[RECORDS FOR THIS TASK]
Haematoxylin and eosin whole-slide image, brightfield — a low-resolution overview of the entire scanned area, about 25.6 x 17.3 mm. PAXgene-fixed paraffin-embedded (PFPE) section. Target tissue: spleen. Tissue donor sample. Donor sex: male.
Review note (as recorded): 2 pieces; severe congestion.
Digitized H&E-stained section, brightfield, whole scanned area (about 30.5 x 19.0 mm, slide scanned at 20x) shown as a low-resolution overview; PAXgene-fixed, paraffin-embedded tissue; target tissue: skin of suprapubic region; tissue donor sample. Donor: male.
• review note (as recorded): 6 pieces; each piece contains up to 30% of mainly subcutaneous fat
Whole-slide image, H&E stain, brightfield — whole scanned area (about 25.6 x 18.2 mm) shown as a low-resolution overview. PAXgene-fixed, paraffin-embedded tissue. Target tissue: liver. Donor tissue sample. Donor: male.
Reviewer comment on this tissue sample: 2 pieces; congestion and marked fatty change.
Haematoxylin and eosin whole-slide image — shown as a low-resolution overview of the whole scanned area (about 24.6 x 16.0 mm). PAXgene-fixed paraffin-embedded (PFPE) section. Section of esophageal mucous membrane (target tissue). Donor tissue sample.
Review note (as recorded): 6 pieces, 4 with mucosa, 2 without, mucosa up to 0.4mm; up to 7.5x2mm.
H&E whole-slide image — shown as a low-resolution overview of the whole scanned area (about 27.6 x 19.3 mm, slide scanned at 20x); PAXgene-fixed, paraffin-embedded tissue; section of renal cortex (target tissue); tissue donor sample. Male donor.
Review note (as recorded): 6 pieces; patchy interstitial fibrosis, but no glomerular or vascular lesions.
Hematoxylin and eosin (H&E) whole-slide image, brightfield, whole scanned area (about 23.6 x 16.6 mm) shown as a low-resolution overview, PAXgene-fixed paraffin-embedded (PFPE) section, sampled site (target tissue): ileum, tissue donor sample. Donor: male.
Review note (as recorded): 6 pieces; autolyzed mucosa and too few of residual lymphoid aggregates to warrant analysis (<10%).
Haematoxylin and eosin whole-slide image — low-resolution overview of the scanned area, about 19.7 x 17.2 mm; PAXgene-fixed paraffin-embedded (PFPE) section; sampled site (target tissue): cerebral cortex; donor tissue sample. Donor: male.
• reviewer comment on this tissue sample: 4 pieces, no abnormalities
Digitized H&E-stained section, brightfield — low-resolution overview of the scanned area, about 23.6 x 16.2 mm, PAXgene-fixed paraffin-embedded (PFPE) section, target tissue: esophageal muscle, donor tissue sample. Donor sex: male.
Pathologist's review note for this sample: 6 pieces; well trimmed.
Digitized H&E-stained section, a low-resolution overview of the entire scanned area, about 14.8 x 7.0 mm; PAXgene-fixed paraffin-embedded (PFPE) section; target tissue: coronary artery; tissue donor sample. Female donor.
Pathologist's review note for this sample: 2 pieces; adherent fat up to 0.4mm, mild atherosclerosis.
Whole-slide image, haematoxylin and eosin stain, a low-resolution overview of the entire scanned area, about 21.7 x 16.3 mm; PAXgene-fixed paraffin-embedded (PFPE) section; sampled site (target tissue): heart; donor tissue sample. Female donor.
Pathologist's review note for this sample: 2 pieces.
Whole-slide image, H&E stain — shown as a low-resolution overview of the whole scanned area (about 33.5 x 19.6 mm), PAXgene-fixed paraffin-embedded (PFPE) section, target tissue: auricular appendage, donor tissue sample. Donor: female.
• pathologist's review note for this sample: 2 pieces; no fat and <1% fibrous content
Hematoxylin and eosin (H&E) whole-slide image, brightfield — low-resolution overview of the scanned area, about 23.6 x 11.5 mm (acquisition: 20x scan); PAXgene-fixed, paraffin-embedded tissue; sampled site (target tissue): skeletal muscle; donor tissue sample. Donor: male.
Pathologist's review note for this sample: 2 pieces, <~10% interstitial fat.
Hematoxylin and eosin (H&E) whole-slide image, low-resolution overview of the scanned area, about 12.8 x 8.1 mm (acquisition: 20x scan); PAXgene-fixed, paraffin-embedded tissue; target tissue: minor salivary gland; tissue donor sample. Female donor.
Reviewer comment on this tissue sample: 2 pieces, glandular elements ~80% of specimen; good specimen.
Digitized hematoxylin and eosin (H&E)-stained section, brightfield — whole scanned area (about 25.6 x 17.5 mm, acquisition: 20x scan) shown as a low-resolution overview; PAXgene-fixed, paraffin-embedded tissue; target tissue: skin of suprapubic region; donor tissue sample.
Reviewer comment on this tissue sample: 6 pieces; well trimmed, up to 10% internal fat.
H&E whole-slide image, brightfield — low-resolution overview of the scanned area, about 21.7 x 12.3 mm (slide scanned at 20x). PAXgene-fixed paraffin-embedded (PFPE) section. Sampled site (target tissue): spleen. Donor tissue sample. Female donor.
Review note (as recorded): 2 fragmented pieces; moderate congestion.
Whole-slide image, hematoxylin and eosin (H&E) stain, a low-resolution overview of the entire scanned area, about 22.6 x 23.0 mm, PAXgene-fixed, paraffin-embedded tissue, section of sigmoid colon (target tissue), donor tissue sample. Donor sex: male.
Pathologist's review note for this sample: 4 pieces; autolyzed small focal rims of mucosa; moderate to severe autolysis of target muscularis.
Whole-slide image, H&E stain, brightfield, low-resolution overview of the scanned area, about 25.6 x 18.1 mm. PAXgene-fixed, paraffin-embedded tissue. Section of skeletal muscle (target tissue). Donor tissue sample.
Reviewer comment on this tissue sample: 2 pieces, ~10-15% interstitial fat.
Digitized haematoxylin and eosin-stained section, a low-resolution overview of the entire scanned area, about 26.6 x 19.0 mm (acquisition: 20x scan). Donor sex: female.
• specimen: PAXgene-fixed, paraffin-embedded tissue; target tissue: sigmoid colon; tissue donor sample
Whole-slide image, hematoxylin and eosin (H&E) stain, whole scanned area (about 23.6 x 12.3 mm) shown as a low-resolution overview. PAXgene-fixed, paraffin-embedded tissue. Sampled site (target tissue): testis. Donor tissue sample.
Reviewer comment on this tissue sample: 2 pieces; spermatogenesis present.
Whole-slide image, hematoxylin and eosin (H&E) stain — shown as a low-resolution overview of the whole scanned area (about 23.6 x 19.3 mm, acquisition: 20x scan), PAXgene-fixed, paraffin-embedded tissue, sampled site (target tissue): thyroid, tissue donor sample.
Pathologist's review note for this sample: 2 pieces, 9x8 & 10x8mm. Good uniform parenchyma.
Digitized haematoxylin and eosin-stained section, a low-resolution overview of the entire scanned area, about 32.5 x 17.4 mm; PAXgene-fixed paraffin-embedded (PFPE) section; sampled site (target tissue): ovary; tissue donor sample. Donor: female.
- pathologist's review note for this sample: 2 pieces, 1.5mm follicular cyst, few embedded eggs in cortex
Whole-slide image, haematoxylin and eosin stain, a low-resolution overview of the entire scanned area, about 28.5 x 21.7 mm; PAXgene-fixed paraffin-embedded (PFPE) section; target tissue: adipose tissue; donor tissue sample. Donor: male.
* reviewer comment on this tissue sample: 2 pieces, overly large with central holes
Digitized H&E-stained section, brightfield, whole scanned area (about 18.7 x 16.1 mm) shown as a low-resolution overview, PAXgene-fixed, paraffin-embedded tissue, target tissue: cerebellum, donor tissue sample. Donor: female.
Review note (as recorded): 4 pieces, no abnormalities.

[YOUR OBJECTIVE]
Your task is to copy each line of the listing that holds the word "congestion".

[EXERCISE SOLUTION]
Review note (as recorded): 2 pieces; severe congestion.
Reviewer comment on this tissue sample: 2 pieces; congestion and marked fatty change.
Review note (as recorded): 2 fragmented pieces; moderate congestion.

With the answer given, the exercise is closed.